The Mishawaka CruisersBy James Matthew Wilson for FRONT PORCH REPUBLIC
All wiry and cavern-chested, voices
Of rubber bands and spokes off bicycles,
The boys out late on West McKinley Ave.
Are waiting, talking, searching through the dark.
Their midnight-blue mesh jerseys are the fields
On which blank luminous 15s appear
In answer to the strokes of passing headlights.
A line of weekend cruisers, mufflers loose
And loud with bragging, makes its measured circuit
Along three blocks of neon fast-food chains,
The darkened panes of auto dealerships,
The Checks-Cashed, and the boarded Dollar Store.
A high-perched floodlight bathes in blinding milk
A fleet of new sedans and minivans
Beyond the cyclone fence. It’s summer now
And light lives leaping in conic clouds of gnats.
Three boys follow my car as it gets trapped
Within the caravan, eyes settling for
My mute impatience in lieu of the hope
Of spying an unknown batch of girls with beer.

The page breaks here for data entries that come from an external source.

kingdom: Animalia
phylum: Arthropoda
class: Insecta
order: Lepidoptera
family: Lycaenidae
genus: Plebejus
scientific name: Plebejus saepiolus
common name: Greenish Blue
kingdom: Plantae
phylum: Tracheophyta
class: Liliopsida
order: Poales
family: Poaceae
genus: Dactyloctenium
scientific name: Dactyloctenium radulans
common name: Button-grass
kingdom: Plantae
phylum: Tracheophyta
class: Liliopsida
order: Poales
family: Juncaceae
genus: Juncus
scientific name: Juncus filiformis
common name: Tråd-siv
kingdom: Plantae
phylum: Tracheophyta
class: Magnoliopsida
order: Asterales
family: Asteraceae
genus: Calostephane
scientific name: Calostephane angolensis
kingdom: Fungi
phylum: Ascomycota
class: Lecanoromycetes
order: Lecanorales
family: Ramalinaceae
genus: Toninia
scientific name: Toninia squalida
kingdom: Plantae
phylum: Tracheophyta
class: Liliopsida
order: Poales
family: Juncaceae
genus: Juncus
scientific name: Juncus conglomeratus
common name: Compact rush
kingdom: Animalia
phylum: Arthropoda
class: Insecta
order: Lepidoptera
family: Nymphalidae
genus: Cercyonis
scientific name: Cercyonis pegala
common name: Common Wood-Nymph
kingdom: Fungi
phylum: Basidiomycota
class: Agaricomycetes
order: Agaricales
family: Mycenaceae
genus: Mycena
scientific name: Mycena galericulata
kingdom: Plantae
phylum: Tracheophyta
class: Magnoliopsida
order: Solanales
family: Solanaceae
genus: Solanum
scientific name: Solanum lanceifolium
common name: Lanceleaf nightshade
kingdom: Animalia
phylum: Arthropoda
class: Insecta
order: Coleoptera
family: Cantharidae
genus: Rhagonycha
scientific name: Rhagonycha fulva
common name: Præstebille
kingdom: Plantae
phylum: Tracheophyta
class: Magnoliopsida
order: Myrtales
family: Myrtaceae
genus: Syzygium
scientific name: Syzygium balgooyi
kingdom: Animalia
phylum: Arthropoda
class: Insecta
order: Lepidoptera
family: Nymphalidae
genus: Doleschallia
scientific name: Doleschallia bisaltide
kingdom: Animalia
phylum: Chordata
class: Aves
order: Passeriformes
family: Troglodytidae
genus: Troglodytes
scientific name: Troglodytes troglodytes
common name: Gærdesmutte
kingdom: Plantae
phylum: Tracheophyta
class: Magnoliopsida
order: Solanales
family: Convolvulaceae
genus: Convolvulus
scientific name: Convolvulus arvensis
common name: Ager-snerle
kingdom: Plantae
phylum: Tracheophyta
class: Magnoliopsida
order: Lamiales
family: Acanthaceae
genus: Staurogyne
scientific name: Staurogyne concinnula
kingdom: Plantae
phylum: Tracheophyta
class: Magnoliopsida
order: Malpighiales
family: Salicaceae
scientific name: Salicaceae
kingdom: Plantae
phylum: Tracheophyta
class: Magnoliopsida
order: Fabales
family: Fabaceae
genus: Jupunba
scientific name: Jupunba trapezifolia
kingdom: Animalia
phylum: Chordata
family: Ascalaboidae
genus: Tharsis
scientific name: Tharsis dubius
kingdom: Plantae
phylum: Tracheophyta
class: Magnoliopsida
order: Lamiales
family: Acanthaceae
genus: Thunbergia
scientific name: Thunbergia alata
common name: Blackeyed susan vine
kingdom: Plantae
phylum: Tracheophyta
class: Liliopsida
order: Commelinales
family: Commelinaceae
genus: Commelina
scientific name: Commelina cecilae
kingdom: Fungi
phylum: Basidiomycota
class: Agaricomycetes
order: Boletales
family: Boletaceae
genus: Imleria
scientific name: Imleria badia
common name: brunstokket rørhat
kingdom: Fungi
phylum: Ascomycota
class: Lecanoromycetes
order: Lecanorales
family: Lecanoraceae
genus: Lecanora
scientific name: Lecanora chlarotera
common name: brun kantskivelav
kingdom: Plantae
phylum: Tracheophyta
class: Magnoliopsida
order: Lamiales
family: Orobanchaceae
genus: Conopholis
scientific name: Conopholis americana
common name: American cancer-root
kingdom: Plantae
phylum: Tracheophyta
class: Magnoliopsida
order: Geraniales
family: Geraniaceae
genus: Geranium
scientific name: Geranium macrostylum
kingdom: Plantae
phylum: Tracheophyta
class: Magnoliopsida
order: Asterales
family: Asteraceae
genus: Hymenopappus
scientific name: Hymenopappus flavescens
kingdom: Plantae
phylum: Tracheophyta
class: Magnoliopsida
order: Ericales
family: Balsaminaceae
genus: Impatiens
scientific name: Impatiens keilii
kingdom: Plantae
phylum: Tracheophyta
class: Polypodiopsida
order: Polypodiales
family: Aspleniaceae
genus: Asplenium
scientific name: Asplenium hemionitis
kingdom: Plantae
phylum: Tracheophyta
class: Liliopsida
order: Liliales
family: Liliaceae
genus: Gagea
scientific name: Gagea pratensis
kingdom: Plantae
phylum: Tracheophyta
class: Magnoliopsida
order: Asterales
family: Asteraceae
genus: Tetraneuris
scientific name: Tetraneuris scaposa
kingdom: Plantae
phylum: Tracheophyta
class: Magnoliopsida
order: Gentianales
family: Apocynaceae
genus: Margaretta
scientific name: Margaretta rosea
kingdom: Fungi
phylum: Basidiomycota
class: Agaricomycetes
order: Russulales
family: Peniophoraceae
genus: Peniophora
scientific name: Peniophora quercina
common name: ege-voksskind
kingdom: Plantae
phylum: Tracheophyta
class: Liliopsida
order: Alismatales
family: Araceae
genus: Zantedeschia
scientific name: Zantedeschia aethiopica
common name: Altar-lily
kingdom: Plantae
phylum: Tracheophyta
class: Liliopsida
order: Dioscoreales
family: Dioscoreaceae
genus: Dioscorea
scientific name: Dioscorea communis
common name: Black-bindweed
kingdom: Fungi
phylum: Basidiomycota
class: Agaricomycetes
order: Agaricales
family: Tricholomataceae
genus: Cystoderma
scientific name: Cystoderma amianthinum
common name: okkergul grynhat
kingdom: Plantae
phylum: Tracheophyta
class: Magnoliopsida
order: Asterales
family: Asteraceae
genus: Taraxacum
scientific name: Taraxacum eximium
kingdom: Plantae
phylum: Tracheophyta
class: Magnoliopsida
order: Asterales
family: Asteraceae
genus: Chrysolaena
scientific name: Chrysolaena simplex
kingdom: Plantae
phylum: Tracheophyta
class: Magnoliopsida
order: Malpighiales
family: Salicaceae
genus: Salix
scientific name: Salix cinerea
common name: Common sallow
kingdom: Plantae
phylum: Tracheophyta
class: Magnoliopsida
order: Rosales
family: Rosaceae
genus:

Their betters park mud-speckled muscle cars
And perch blunt, certain bodies on the hoods,
But these three wait with long legs, hairless, stretching,
Poked between high-tops and jean shorts. Above
Us, the sky opens into sweeping plains
That neither field nor parking lot, nor lights
Studded along the row of burning signs
Could penetrate or prettify. The sky
Is just an empty clearing for the heat,
And though these boys’ hearts pound with want and weakness,
And though cars fill the street with chrome and order,
I catch the vacant boredom just beneath.
Just then, a gap forms as two girls hop out
From a green pickup’s cab to join the crowd,
And I escape, turn right off the main drag.
Their eyes pursue my fenders, then turn back
In search of something worth the endless waiting.
I have a place to go, someone to meet,
But in their restless still-becoming rests
My own dread of the bare, the incomplete.
For a couple years, I lived not far from McKinley, in Mishawaka, but I only caught — or got caught in — the stream of weekend cruisers once, one night almost exactly ten years ago. Years before, driving through Van Wert, Ohio, on the road home from a relative’s house, my dad got us stuck amid the rev and crawl of local cruisers on a Friday night, in that elegant farming town with its more genteel Main Street. I remember staring out of the backseat window at the bright lights of the marquee above the local movie theatre, and the sight of some high school boy in denim chatting up a pair of girls. Then we were off.
It took me ten years, or nearly, to get the words in place for this poem, but in looking to post it here, I discovered that there are no photographs that properly capture McKinley Ave. And that, actually, bespeaks the condition I was trying to describe. So many of the places we inhabit are just bare and unloved enough in their everyday functional ugliness that it would almost never occur to anyone to photograph them, much less to give them a sustained glance.
The strip-malls and wide-laned shopping strips of America are all too much like adolescence: something only incompletely human; something to be gotten through, suffered through, on the way to a longed-for interior in which we think to find rest. The spindly legs of neon signs and the gangly white-washed legs of teens are often propped on the edge of the same throughway, the same avenue from there to there, but which itself feels always like a vacancy, an oddly protracted nowhere.
A slightly different version of this poem first appeared in The Raintown Review 10.2 (February 2012) — the only magazine (that I am aware of) to swear at me in print.
Update: The photograph at the top of this piece is of West McKinley, and is sent in from FPR reader, Priscilla.